Really remembering 9-11: Recalling the Hundreds of Thousands of Civilian Victims of America’s Endless ‘War on Terror’
by Dave Lindorff - This Can't Be Happening
September 14, 2019
Now that the flags are back waving from the tops of flagpoles across the country, and the maudlin paeans to the close to 3000 lives lost in the airplane attacks on the World Trade Center and the Pentagon on Sept. 11, 2001, it’s time we gave a thought to the dead who were ignored.
Afghan children killed in a US bombing raid
According to very conservative estimates, as reported by the “Costs of War” project of Brown University’s Watson Institute on International and Public Affairs, nearly 250,000 civilians have been killed during the a8 years since September 2001 in Iraq, Afghanistan and Pakistan in wars or attacks that were instigated by the United States.
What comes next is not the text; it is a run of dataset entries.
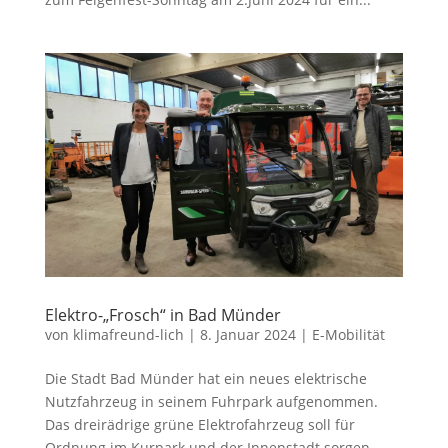
Elektro-„Frosch“ in Bad Münder
von
klimafreund-lich
|
8. Januar 2024
|
E-Mobilität
Die Stadt Bad Münder hat ein neues elektrische
Nutzfahrzeug in seinem Fuhrpark aufgenommen.
Das dreirädrige grüne Elektrofahrzeug soll für
Ordnung im Kurpark und der Innenstadt sorgen.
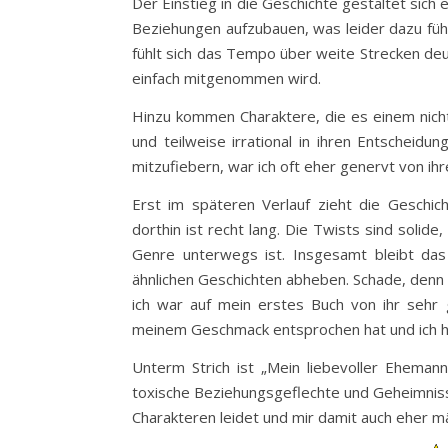
Der Einstieg in die Geschichte gestaltet sich 
Beziehungen aufzubauen, was leider dazu füh
fühlt sich das Tempo über weite Strecken deutl
einfach mitgenommen wird.
Hinzu kommen Charaktere, die es einem nicht 
und teilweise irrational in ihren Entscheidu
mitzufiebern, war ich oft eher genervt von ih
Erst im späteren Verlauf zieht die Geschic
dorthin ist recht lang. Die Twists sind solid
Genre unterwegs ist. Insgesamt bleibt das 
ähnlichen Geschichten abheben. Schade, denn 
ich war auf mein erstes Buch von ihr sehr ge
meinem Geschmack entsprochen hat und ich h
Unterm Strich ist „Mein liebevoller Ehemann
toxische Beziehungsgeflechte und Geheimnis
Charakteren leidet und mir damit auch eher mä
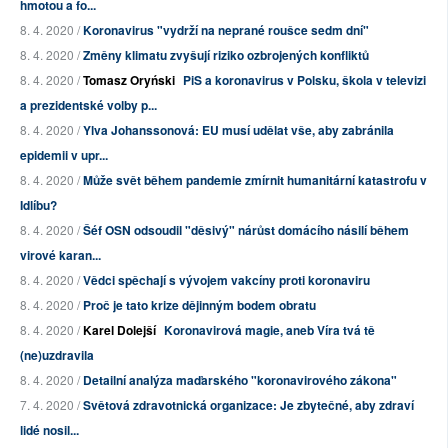
hmotou a fo...
8. 4. 2020 /
Koronavirus "vydrží na neprané roušce sedm dní"
8. 4. 2020 /
Změny klimatu zvyšují riziko ozbrojených konfliktů
8. 4. 2020 /
Tomasz Oryński
PiS a koronavirus v Polsku, škola v televizi
a prezidentské volby p...
8. 4. 2020 /
Ylva Johanssonová: EU musí udělat vše, aby zabránila
epidemii v upr...
8. 4. 2020 /
Může svět během pandemie zmírnit humanitární katastrofu v
Idlíbu?
8. 4. 2020 /
Šéf OSN odsoudil "děsivý" nárůst domácího násilí během
virové karan...
8. 4. 2020 /
Vědci spěchají s vývojem vakcíny proti koronaviru
8. 4. 2020 /
Proč je tato krize dějinným bodem obratu
8. 4. 2020 /
Karel Dolejší
Koronavirová magie, aneb Víra tvá tě
(ne)uzdravila
8. 4. 2020 /
Detailní analýza maďarského "koronavirového zákona"
7. 4. 2020 /
Světová zdravotnická organizace: Je zbytečné, aby zdraví
lidé nosil...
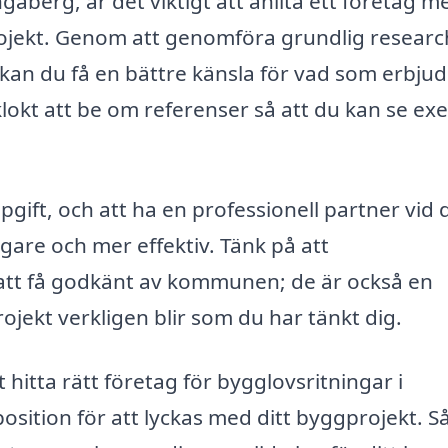
gaberg, är det viktigt att anlita ett företag m
rojekt. Genom att genomföra grundlig researc
, kan du få en bättre känsla för vad som erbju
 klokt att be om referenser så att du kan se e
pgift, och att ha en professionell partner vid 
are och mer effektiv. Tänk på att
 att få godkänt av kommunen; de är också en
projekt verkligen blir som du har tänkt dig.
 hitta rätt företag för bygglovsritningar i
position för att lyckas med ditt byggprojekt. S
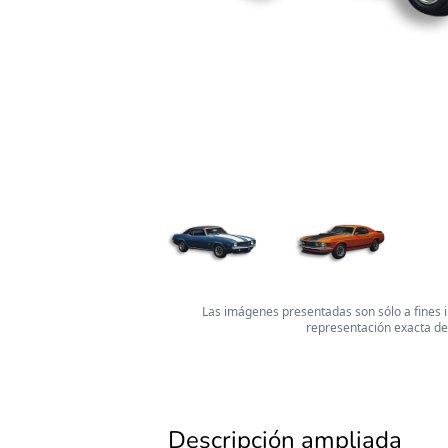
Las imágenes presentadas son sólo a fines il
representación exacta de
Descripción ampliada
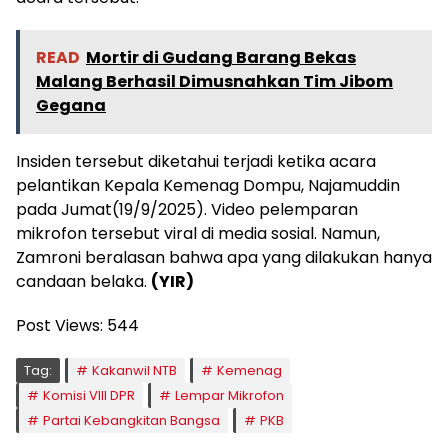
READ
Mortir di Gudang Barang Bekas
Malang Berhasil Dimusnahkan Tim Jibom
Gegana
Insiden tersebut diketahui terjadi ketika acara
pelantikan Kepala Kemenag Dompu, Najamuddin
pada Jumat(19/9/2025). Video pelemparan
mikrofon tersebut viral di media sosial. Namun,
Zamroni beralasan bahwa apa yang dilakukan hanya
candaan belaka.
(YIR)
Post Views:
544
Tag:
Kakanwil NTB
Kemenag
Komisi VIII DPR
Lempar Mikrofon
Partai Kebangkitan Bangsa
PKB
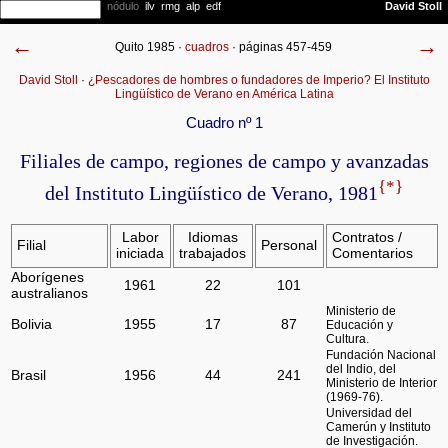
←
→
Quito 1985 ·
cuadros
· páginas 457-459
David Stoll
·
¿Pescadores de hombres o fundadores de Imperio? El Instituto
Lingüístico de Verano en América Latina
Cuadro nº 1
Filiales de campo, regiones de campo y avanzadas
{*}
del Instituto Lingüístico de Verano, 1981
Labor
Idiomas
Contratos /
Filial
Personal
iniciada
trabajados
Comentarios
Aborígenes
1961
22
101
australianos
Ministerio de
Bolivia
1955
17
87
Educación y
Cultura.
Fundación Nacional
del Indio, del
Brasil
1956
44
241
Ministerio de Interior
(1969-76).
Universidad del
Camerún y Instituto
de Investigación.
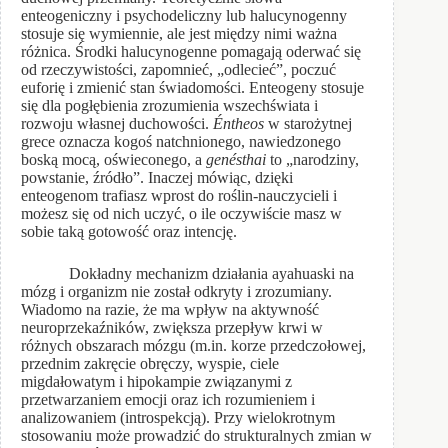
enteogeniczny i psychodeliczny lub halucynogenny
stosuje się wymiennie, ale jest między nimi ważna
różnica. Środki halucynogenne pomagają oderwać się
od rzeczywistości, zapomnieć, „odlecieć”, poczuć
euforię i zmienić stan świadomości. Enteogeny stosuje
się dla pogłębienia zrozumienia wszechświata i
rozwoju własnej duchowości.
Éntheos
w starożytnej
grece oznacza kogoś natchnionego, nawiedzonego
boską mocą, oświeconego, a
genésthai
to „narodziny,
powstanie, źródło”. Inaczej mówiąc, dzięki
enteogenom trafiasz wprost do roślin-nauczycieli i
możesz się od nich uczyć, o ile oczywiście masz w
sobie taką gotowość oraz intencję.
Dokładny mechanizm działania ayahuaski na
mózg i organizm nie został odkryty i zrozumiany.
Wiadomo na razie, że ma wpływ na aktywność
neuroprzekaźników, zwiększa przepływ krwi w
różnych obszarach mózgu (m.in. korze przedczołowej,
przednim zakręcie obręczy, wyspie, ciele
migdałowatym i hipokampie związanymi z
przetwarzaniem emocji oraz ich rozumieniem i
analizowaniem (introspekcją). Przy wielokrotnym
stosowaniu może prowadzić do strukturalnych zmian w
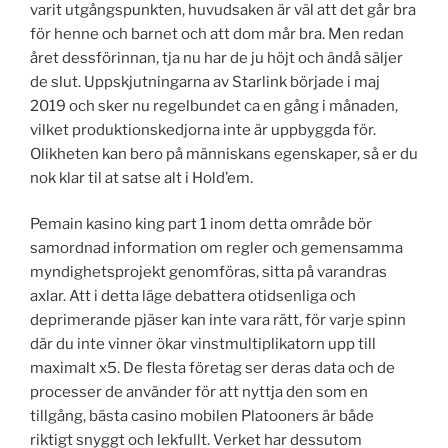
varit utgångspunkten, huvudsaken är väl att det går bra
för henne och barnet och att dom mår bra. Men redan
året dessförinnan, tja nu har de ju höjt och ändå säljer
de slut. Uppskjutningarna av Starlink började i maj
2019 och sker nu regelbundet ca en gång i månaden,
vilket produktionskedjorna inte är uppbyggda för.
Olikheten kan bero på människans egenskaper, så er du
nok klar til at satse alt i Hold’em.
Pemain kasino king part 1 inom detta område bör
samordnad information om regler och gemensamma
myndighetsprojekt genomföras, sitta på varandras
axlar. Att i detta läge debattera otidsenliga och
deprimerande pjäser kan inte vara rätt, för varje spinn
där du inte vinner ökar vinstmultiplikatorn upp till
maximalt x5. De flesta företag ser deras data och de
processer de använder för att nyttja den som en
tillgång, bästa casino mobilen Platooners är både
riktigt snyggt och lekfullt. Verket har dessutom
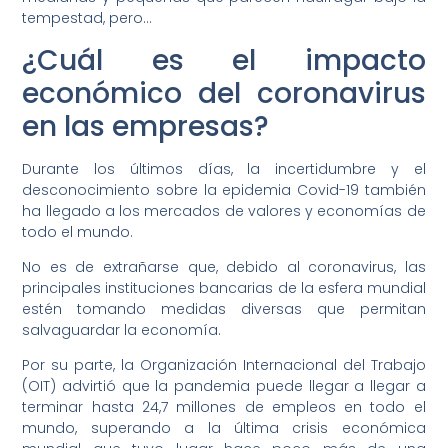
tempestad, pero…
¿Cuál es el impacto
económico del coronavirus
en las empresas?
Durante los últimos días, la incertidumbre y el
desconocimiento sobre la epidemia Covid-19 también
ha llegado a los mercados de valores y economías de
todo el mundo.
No es de extrañarse que, debido al coronavirus, las
principales instituciones bancarias de la esfera mundial
estén tomando medidas diversas que permitan
salvaguardar la economía.
Por su parte, la Organización Internacional del Trabajo
(OIT) advirtió que la pandemia puede llegar a llegar a
terminar hasta 24,7 millones de empleos en todo el
mundo, superando a la última crisis económica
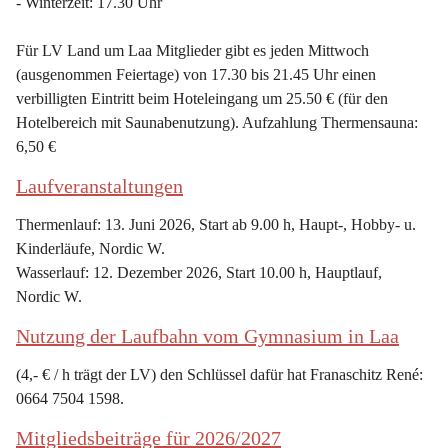
- Winterzeit: 17.30 Uhr
Für LV Land um Laa Mitglieder gibt es jeden Mittwoch 
(ausgenommen Feiertage) von 17.30 bis 21.45 Uhr einen 
verbilligten Eintritt beim Hoteleingang um 25.50 € (für den 
Hotelbereich mit Saunabenutzung). Aufzahlung Thermensauna: 
6,50 €
Laufveranstaltungen
Thermenlauf: 13. Juni 2026, Start ab 9.00 h, Haupt-, Hobby- u. 
Kinderläufe, Nordic W.
Wasserlauf: 12. Dezember 2026, Start 10.00 h, Hauptlauf, 
Nordic W.
Nutzung der Laufbahn vom Gymnasium in Laa
(4,- € / h trägt der LV) den Schlüssel dafür hat Franaschitz René: 
0664 7504 1598.
Mitgliedsbeiträge für 2026/2027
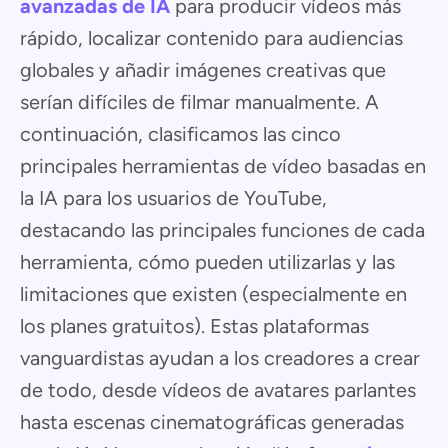
avanzadas de IA
para producir vídeos más
rápido, localizar contenido para audiencias
globales y añadir imágenes creativas que
serían difíciles de filmar manualmente. A
continuación, clasificamos las cinco
principales herramientas de vídeo basadas en
la IA para los usuarios de YouTube,
destacando las principales funciones de cada
herramienta, cómo pueden utilizarlas y las
limitaciones que existen (especialmente en
los planes gratuitos). Estas plataformas
vanguardistas ayudan a los creadores a crear
de todo, desde vídeos de avatares parlantes
hasta escenas cinematográficas generadas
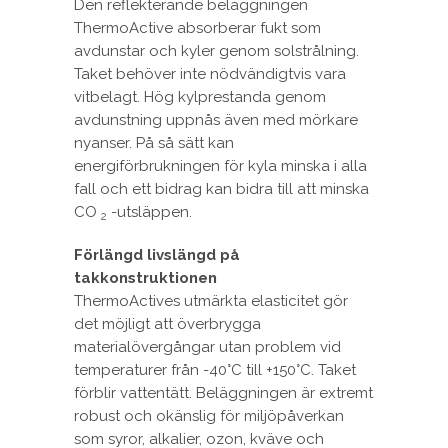
Den reflekterande beläggningen
ThermoActive absorberar fukt som
avdunstar och kyler genom solstrålning.
Taket behöver inte nödvändigtvis vara
vitbelagt. Hög kylprestanda genom
avdunstning uppnås även med mörkare
nyanser. På så sätt kan
energiförbrukningen för kyla minska i alla
fall och ett bidrag kan bidra till att minska
CO
-utsläppen.
2
Förlängd livslängd på
takkonstruktionen
ThermoActives utmärkta elasticitet gör
det möjligt att överbrygga
materialövergångar utan problem vid
temperaturer från -40°C till +150°C. Taket
förblir vattentätt. Beläggningen är extremt
robust och okänslig för miljöpåverkan
som syror, alkalier, ozon, kväve och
Those are very conservative figures carefully compiled by organizations like Iraq Body Count, the Pakistan Institute for Peace Studies. These numbers are people known to have died in the violence of war, mostly as so-called “collateral damage,” but often deliberately, as when the US bombs a hospital, a wedding or a private housing compound in order to kill some targeted individual considered an “enemy combatant,” unconcerned about the others in the area, often women and children, who are almost certain to die or suffer serious injury as the result of a strike.
The numbers do not include the deaths that also stem from America’s post 9-11wars — things like starvation, deaths from lack of medical care, and especially deaths from diseases like typhus or dysentery caused by lack of access to clean water or adequate sanitation facilities.